Goal of the exercise ▸ Return all of the data exactly as written, without the pictures.

---

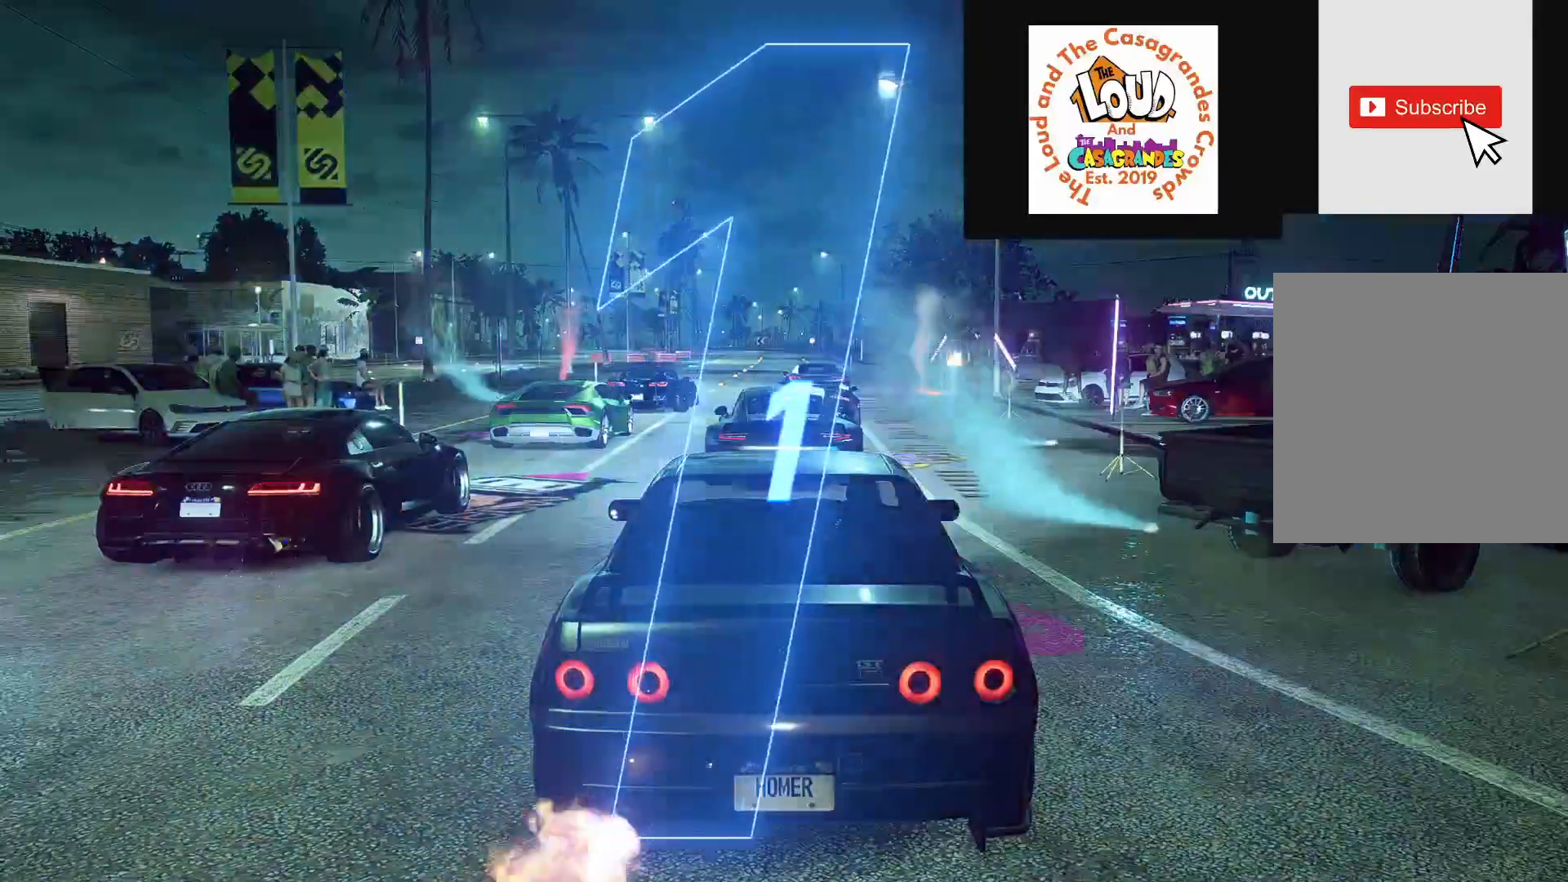
{"buttons": ["A"], "left_stick": "center", "right_stick": "center", "events": []}
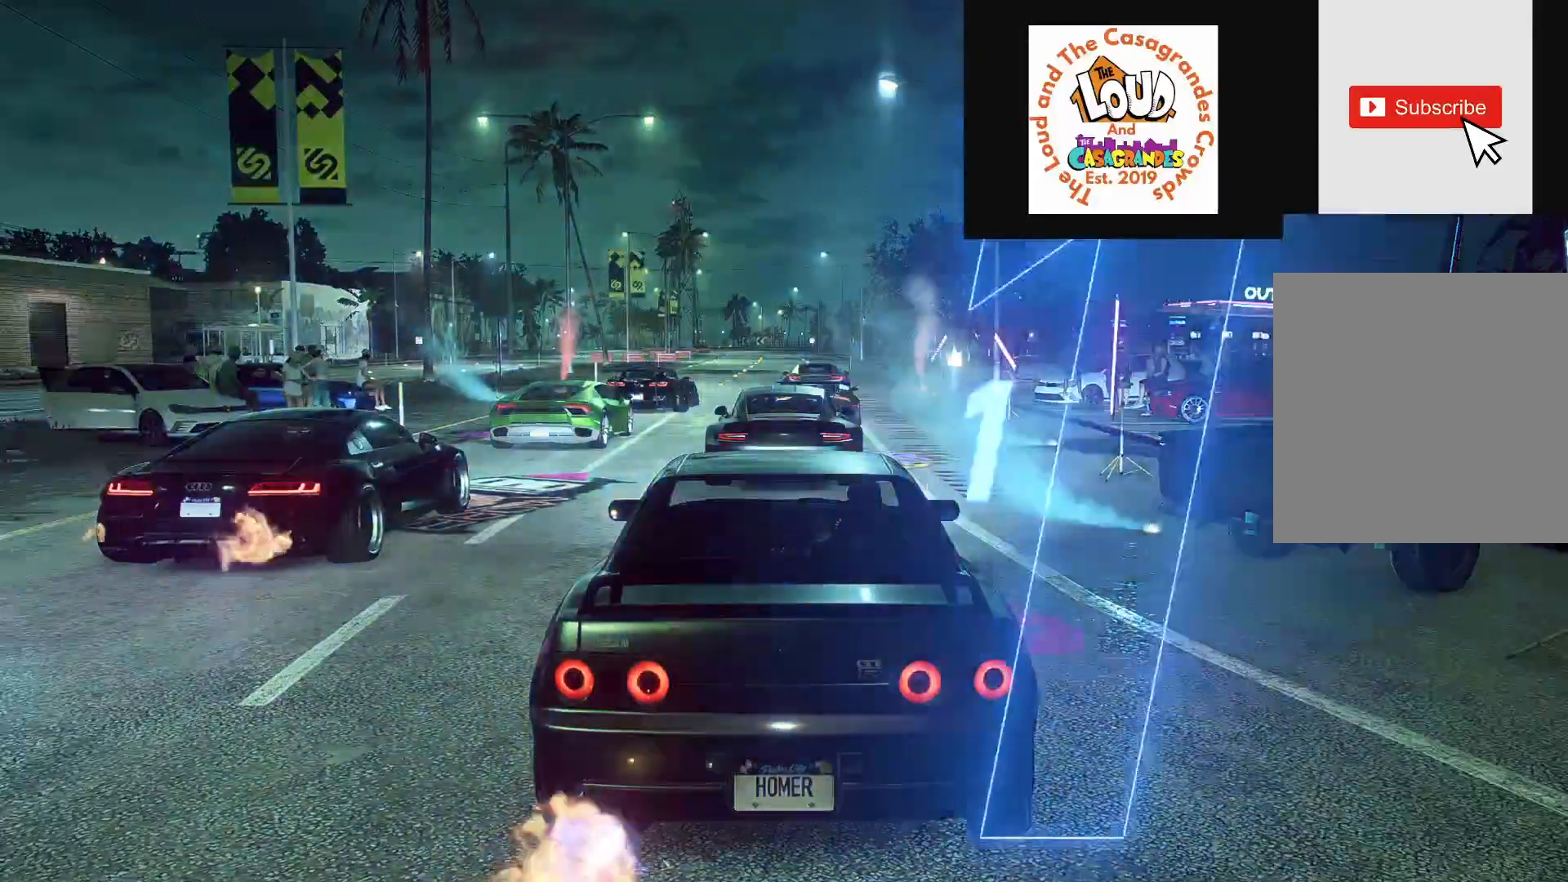
{"buttons": ["A"], "left_stick": "right", "right_stick": "center", "events": [[350, "left_stick", "right"]]}
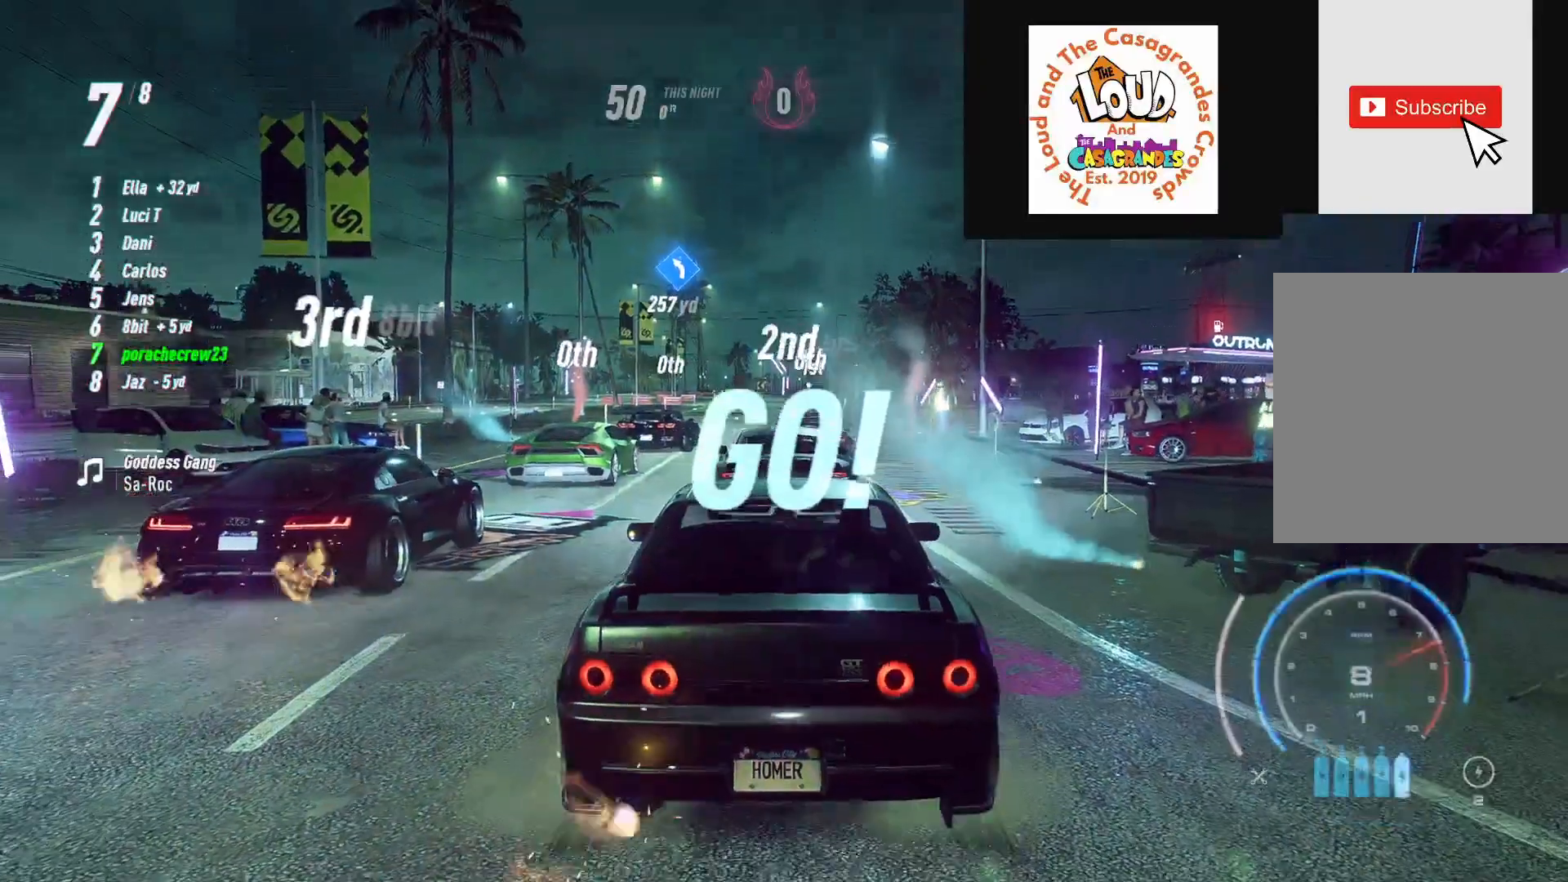
{"buttons": ["A"], "left_stick": "right", "right_stick": "center", "events": [[67, "left_stick", "center"], [333, "left_stick", "right"]]}
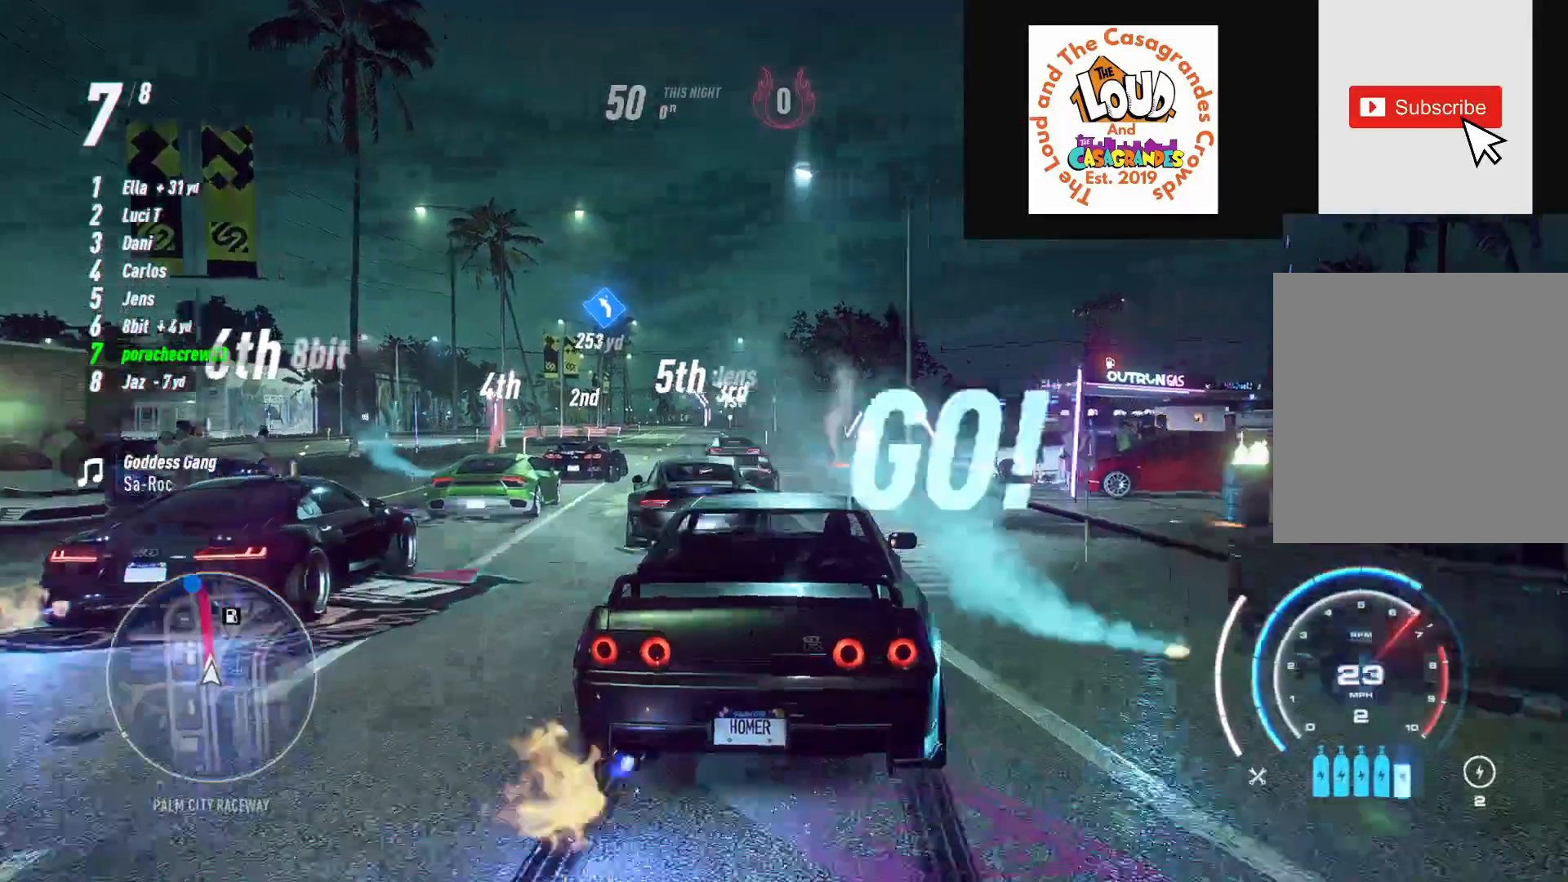
{"buttons": ["A"], "left_stick": "right", "right_stick": "center", "events": []}
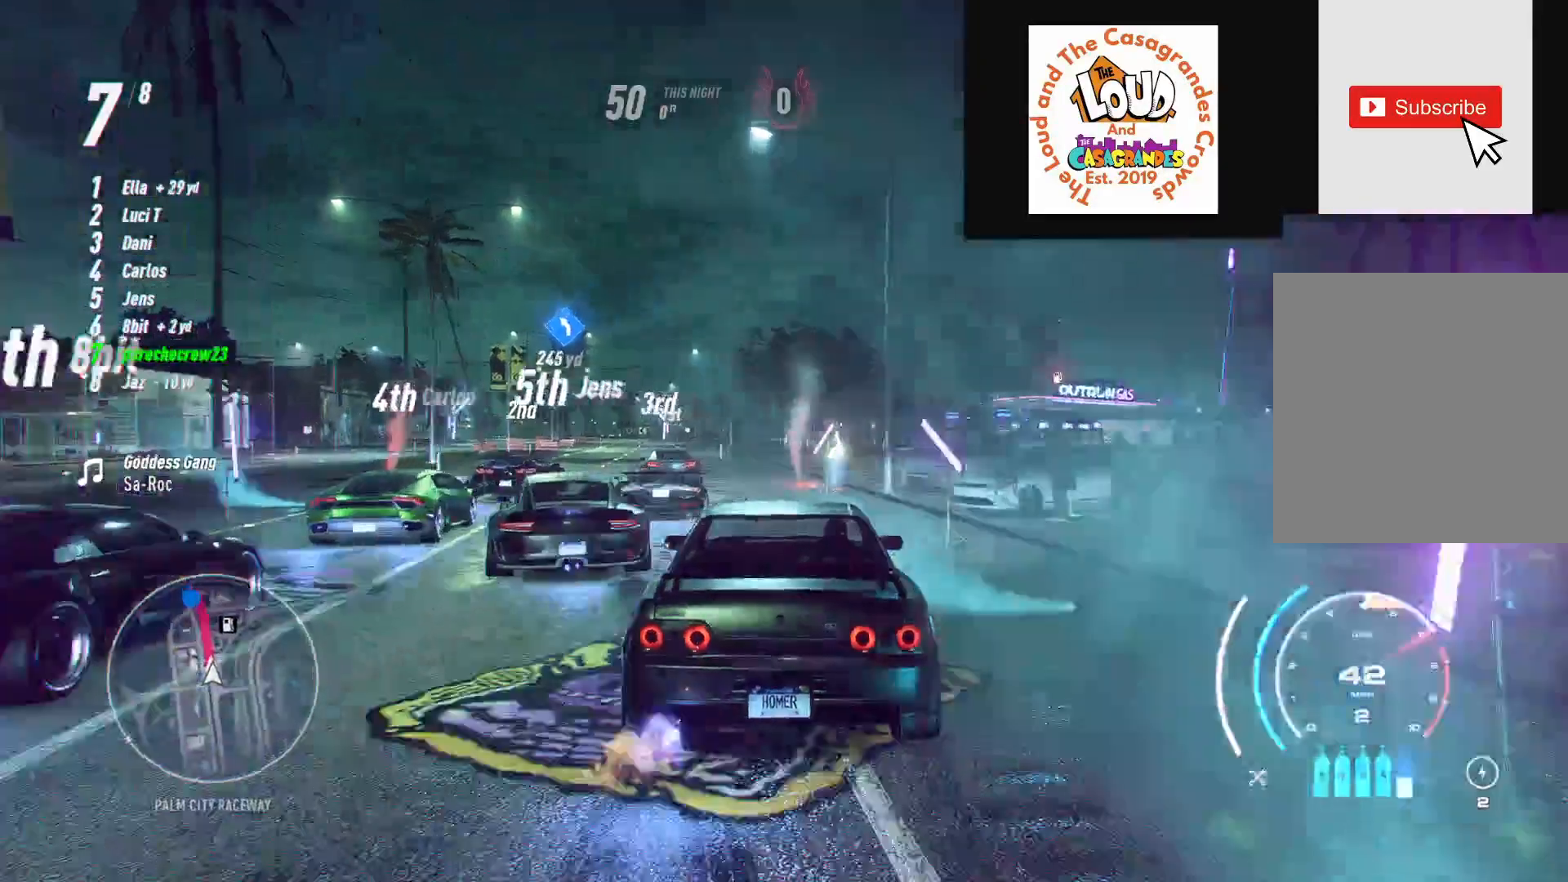
{"buttons": ["A"], "left_stick": "center", "right_stick": "center", "events": [[133, "left_stick", "center"]]}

---

Completed exercise ▸
{"buttons": ["A"], "left_stick": "center", "right_stick": "center", "events": []}
{"buttons": ["A"], "left_stick": "right", "right_stick": "center", "events": [[350, "left_stick", "right"]]}
{"buttons": ["A"], "left_stick": "right", "right_stick": "center", "events": [[67, "left_stick", "center"], [333, "left_stick", "right"]]}
{"buttons": ["A"], "left_stick": "right", "right_stick": "center", "events": []}
{"buttons": ["A"], "left_stick": "center", "right_stick": "center", "events": [[133, "left_stick", "center"]]}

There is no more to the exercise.